Recovery After Abuse: Find Your Place of Safety
If you’re coming out of an abusive relationship, it’s been a long time since you’ve felt safe. You’re used to tiptoeing around wondering when the next lightning bolt is going to hit. I hope you are now in a safe environment.
After months and years of never feeling safe to show your true self, I say now is your time to feel safe.
You need to discover your personal safe place – the place you can go to find peace, safety and rest. Finding your place of safety is the next important step for self care. How can you get in touch with your feelings and open your heart if you don’t feel safe?
You need a place where you can go when you need quiet time and rest. It must be fairly easy to get to. Here are a few ideas of safe places:
Your church sanctuary when there is no service going on.
A quiet spot in your garden to meditate.
A hot bath with the door locked.
The city library reading room.
Yoga class or swim time.
A special nook in your living room or dining room where you have privacy at least some part of the day.
A walk with your dog in a quiet neighborhood.
Quiet time cuddling your cat.
A cup of coffee or tea on the patio or front steps.

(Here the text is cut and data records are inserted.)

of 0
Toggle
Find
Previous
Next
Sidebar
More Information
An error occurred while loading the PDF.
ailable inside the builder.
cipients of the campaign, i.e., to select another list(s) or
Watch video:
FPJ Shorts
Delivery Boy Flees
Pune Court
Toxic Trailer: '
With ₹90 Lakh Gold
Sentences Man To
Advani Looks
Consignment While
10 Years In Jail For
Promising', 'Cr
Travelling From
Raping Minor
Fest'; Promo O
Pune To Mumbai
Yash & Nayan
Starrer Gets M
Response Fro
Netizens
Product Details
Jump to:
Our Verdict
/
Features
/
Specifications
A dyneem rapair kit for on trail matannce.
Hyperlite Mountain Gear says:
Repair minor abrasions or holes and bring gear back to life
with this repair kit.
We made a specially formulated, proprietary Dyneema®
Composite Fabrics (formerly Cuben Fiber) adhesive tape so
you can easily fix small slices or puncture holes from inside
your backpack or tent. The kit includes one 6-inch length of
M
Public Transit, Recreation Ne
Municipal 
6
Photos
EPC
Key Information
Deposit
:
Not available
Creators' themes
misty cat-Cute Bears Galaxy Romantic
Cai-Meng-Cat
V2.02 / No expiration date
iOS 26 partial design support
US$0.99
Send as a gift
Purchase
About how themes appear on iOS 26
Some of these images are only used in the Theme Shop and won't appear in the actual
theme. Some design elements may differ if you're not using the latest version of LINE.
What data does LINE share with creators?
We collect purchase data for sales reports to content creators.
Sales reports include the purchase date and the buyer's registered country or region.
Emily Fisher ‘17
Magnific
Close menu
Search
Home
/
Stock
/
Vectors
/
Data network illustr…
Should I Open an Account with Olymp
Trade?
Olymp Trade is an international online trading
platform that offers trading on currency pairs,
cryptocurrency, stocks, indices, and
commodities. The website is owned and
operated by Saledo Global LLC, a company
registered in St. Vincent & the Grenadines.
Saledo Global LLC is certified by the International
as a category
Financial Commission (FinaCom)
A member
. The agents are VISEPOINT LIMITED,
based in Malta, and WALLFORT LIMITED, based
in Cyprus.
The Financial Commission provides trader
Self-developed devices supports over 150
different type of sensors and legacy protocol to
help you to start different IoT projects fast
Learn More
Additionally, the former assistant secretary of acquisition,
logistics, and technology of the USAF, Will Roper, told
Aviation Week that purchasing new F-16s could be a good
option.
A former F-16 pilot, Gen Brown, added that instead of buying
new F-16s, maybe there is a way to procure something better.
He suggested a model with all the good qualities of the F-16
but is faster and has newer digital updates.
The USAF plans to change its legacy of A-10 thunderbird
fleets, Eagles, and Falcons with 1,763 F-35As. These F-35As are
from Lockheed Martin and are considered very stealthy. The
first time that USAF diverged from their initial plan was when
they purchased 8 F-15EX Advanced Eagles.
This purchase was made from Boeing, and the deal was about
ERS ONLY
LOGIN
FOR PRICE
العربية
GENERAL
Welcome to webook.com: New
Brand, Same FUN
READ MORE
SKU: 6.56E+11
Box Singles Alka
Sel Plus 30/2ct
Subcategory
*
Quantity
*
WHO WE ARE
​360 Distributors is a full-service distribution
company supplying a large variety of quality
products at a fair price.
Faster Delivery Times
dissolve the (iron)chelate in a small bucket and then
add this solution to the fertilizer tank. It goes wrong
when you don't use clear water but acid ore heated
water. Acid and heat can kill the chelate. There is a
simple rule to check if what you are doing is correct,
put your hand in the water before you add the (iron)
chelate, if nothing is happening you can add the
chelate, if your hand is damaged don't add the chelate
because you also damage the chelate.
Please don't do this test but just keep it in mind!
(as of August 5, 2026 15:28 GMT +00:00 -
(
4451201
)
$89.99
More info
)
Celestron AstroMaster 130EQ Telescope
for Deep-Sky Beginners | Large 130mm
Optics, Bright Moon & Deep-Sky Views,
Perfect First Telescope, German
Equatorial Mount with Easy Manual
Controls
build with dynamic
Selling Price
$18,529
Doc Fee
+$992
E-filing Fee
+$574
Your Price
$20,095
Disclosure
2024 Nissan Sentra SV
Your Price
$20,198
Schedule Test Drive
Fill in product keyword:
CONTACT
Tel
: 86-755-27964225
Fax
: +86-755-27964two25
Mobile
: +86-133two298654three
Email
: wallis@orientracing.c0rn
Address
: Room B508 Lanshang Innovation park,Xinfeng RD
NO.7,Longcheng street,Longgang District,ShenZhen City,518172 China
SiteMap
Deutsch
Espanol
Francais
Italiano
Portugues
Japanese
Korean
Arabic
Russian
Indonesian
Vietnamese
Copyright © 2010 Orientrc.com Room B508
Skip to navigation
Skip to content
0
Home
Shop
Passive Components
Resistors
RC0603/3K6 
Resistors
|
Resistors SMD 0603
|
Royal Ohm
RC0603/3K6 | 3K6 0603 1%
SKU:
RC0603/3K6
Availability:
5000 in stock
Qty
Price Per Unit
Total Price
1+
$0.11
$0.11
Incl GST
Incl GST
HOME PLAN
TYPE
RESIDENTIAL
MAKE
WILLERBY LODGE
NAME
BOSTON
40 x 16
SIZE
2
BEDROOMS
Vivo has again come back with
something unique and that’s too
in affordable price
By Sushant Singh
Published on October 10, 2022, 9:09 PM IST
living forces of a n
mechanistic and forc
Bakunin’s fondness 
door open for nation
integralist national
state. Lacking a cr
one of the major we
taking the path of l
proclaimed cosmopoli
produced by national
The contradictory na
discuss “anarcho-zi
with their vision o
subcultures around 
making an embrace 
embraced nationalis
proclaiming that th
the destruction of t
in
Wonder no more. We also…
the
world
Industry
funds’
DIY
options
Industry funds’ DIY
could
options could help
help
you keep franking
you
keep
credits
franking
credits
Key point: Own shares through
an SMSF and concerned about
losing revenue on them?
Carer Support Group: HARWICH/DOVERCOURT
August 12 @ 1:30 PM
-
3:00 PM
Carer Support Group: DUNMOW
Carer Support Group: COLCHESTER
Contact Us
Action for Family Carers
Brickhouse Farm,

You get the idea of what you need. If you are a stay-at-home-parent with young children, you may have to get creative. On sunny days perhaps you can have time with your thoughts while the children ride their bikes or trikes or splash in a wading pool. Or it could be afternoon nap or a children’s movie.
The important thing is that you find time for yourself at least once a day and at least for a few minutes. It must be a place where you feel completely safe to be alone with your thoughts. It must be a place of rest.
Examine your daily lifestyle to find places where you can rest, think, be and feel. It will transform your life.